EXTRACT
_ _ _ _ _ _ _

The following relevant
paragraphs and annexures are retained:
31.
Before
I set out the material I find relevant, I must first set out the
rationale behind retaining it, in light of the illegal means
with
which it was obtained. I refer in this regard to the reasoning in
Bernstein
v
Bester
NO
[16]
that
the right to privacy works along what has been described as a
continuum. In this regard, privacy is acknowledged in the truly
personal realm, but as a person moves into communal relations and
activities such as business and social interaction, the scope
of
privacy shrinks accordingly.
32.
To adopt the approach used in
Financial
Mail
, one must weigh the public
interest in the first respondent’s right to keep private
confidential information relating to
its business against the public
interest to see that companies or those responsible for running them
are held accountable by the
company’s stakeholders. In my view,
the latter public interest must prevail.
33.
I now deal with the material and my reasons
for relevance. I begin with paragraphs 99 to 103, including Annexures
F and G. The main
proceedings attack, amongst others, the probity of
the Board of the first respondent. To this end, the first
respondent’s
Board, charged with overseeing,
inter
alia
, governance, risk and compliance
would, firstly, have been informed about the law suit between its
shareholders, leading to the
resolution passed. This is with specific
reference to the Sec 163 application, including the subsequent
litigation involving the
first respondent.

_ _ _ _ _ _ _

WORK TO BE COMPLETED
Answer these questions using the judgment extract:
1. Which case does the extract cite for the reasoning that the right to privacy works along a continuum?
2. Which public interest does the extract say must prevail?
3. With which paragraphs and annexures does the writer begin when dealing with the material?

Data entries
_ _ _ _ _ _ _

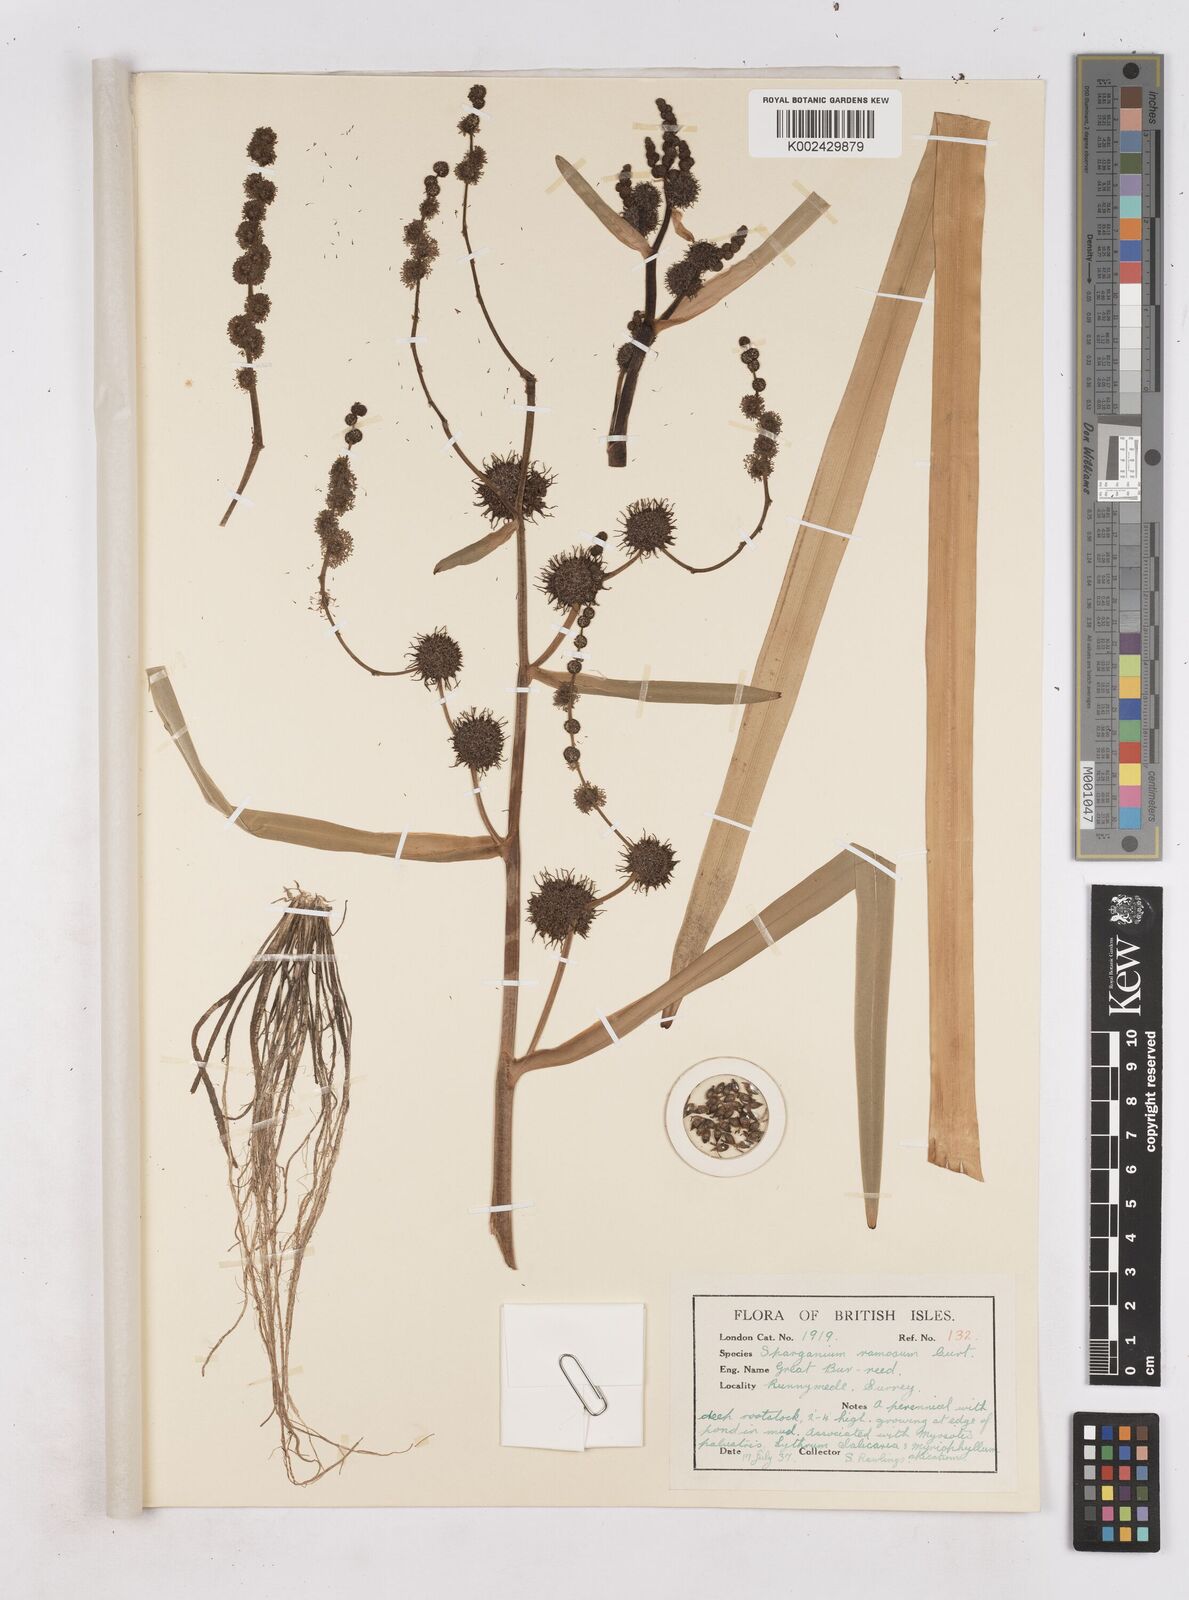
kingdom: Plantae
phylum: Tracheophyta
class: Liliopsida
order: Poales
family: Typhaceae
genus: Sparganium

_ _ _ _ _ _ _

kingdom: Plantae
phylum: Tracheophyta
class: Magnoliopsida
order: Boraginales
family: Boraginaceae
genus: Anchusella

_ _ _ _ _ _ _

TASK RESPONSE
1. Bernstein v Bester NO
2. The public interest in seeing that companies, or those responsible for running them, are held accountable by the company's stakeholders
3. Paragraphs 99 to 103, including Annexures F and G